No work on Agathias and his oeuvre before or since has ever been so rigorous and probing as Cameron’s monograph; while this is unsurprising considering the obscurity of the subject matter, her capacious study of Agathias’ biography, style, vocabulary, allusion, historiographical process, and even his political and religious leanings is likely to stand as the canonical interpretation of him, his work, and his significance. The monograph is hardly a paean of praise, however, as Cameron notes often and with some irritation his many stylistic, syntactic, and narrative “flaws.” Agathias itself is also not without a few shortcomings, the most prominent of which is how little attention is paid to Agathias’ long career and relatively substantial output as a poet, which receives only a single chapter, and that in need of no small measure of expansion and further investigation. Another paucity which is particularly discouraging is that Agathias’ “Herodotean” ethnography is only sparsely commented upon, Cameron’s focus being more on linguistic and thematic parallels between Agathias and Herodotus than upon Agathias’ ethnographic “methodology.”
*Franke, G. (1914). Quaestiones Agathianae. Diss. Frederick William University.
This indefatigably rigorous Latin dissertation collects in (relatively) small compass all the possible allusions to Herodotus and Thucydides contained within Agathias’ Histories, catalogued and identified with all the resourcefulness, thoroughness, and acumen of German scholarship. While it is obviously quite dated and somewhat cumbersome to use, it forms the basis for Cameron (1964), and is still worthy of occasional reference and consultation on its own merits.
*Frendo, J.D. (1975). Agathias: The Histories. Berlin: De Gruyter.
The only complete translation of Agathias’ magnum opus into English. Being one of Rudolph Keydell’s pupils, Frendo was fortunate not only in his possession of Keydell’s masterful edition, but also had the benefit of the latter’s sage and guiding hand to aid his translation and interpretation of the text. Frendo strives in his translation to represent in English all of the intricacies and obscurities which the Greek presents its reader. The result is nevertheless surprisingly supple and resourceful, though a few interloping colloquialisms detract from Frendo’s attempt to closely replicate Agathias’ style, as it is generally very stilted and archaizing. There are also a number of unfortunate typographical errors that mar its beauty.

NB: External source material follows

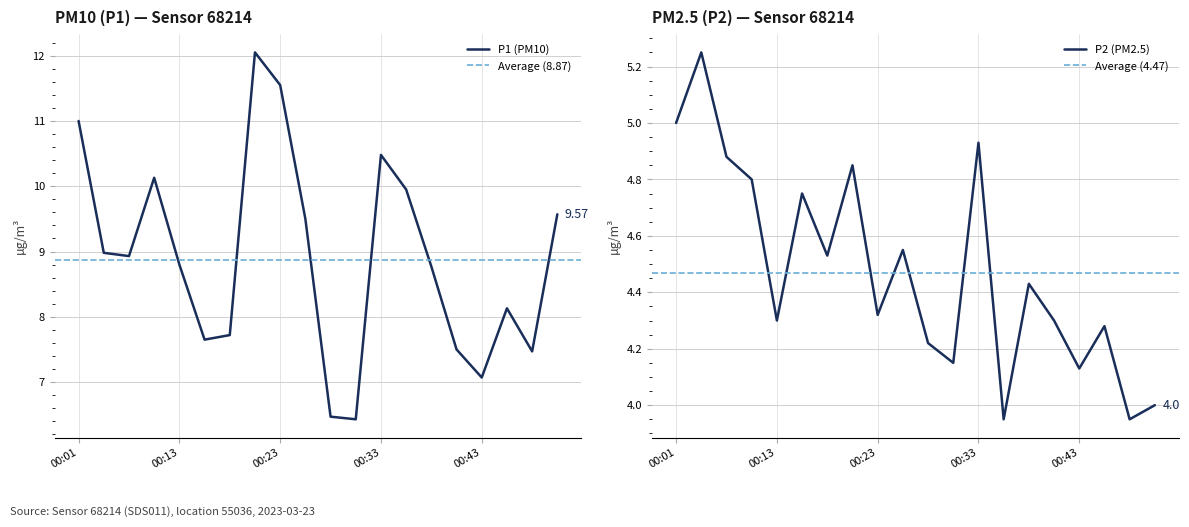

What is the value of the P1 point at the 18th from the left?

8.1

*Keydell, R. (1967). Agathiae Myrinaei historiarum libri quinque. Berlin: De Gruyter.
This magisterial critical edition of Agathias’ Historiae was among the last scholarly productions of Rudolph Keydell’s distinguished career as a textual critic. It comprises nearly a decade of labor undertaken shortly after he had published his equally excellent and groundbreaking text of Nonnus’ Dionysiaka. The German introduction delves with impressive comprehensiveness into the usual conspectus of testimonia, MSS., stemmata, etc. It was upon Keydell’s text that J.D. Frendo based his translation of Agathias’ Historiae into English.

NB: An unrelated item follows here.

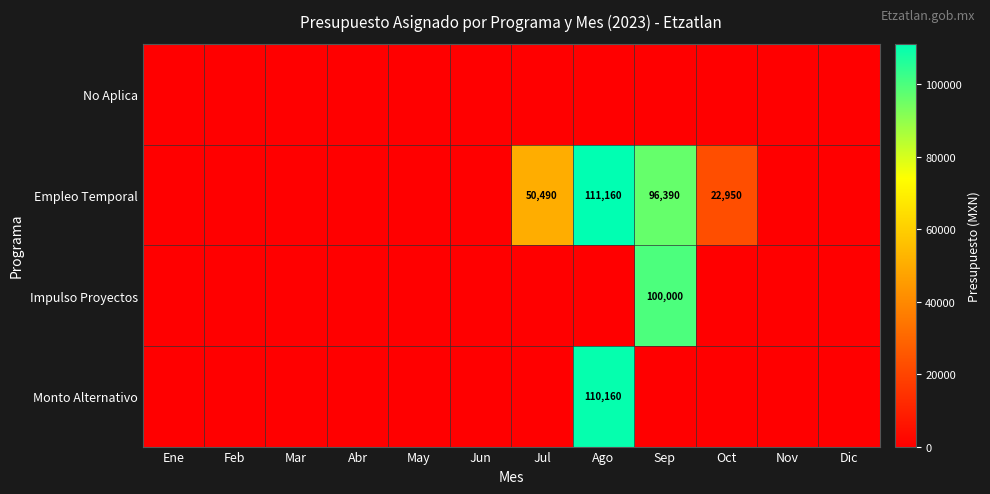

Which has a higher value, Ene or Jun?

Ene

*Maas, M. (2003). “‘Delivered from Their Ancient Customs’: Christianity and the Question of Cultural Change in Early Byzantine Ethnography,” in Conversion in Late Antiquity and the Early Middle Ages: Seeing and Believing, ed. K. Mills and A. Grafton. University of Rochester.

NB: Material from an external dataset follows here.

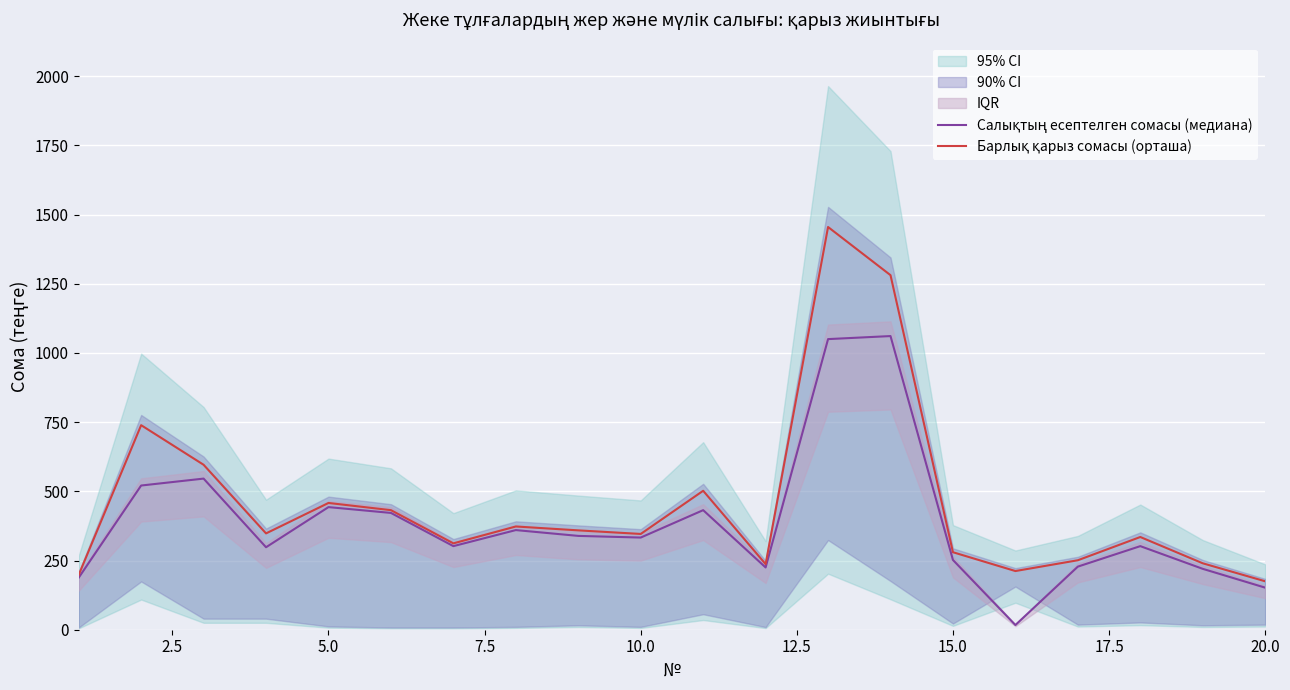

True or false: Барлық қарыз сомасы (орташа) and Салықтың есептелген сомасы (медиана) intersect in this chart.

False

An extremely perceptive (and thankfully recent) investigation of Byzantine ethnography “writ large”, Maas’ work contains not a few penetrating and serviceable observations on Agathias’ ethnographic methods and concerns, though he also delves extensively into Procopius, Menander Protector, Theophylact Simocatta, and various others. His main focus, and the central drift of his argument, is the effect that Christianity has upon “classical” ethnography in these historians; he convincingly contends that their orthodoxy has replaced classicism as the antidote to and opposite of barbarism, and that the latter phenomenon is (at least in the eyes of these Byzantine historians) primarily a byproduct of irreligion rather than symptomatic of a lack of “proper” (sc. Greek) culture, as it was in antiquity. All of his conclusions are relatively sound, but the amount of time he dwells upon Agathias is relatively brief, and he focuses almost exclusively on the Frankish excursus.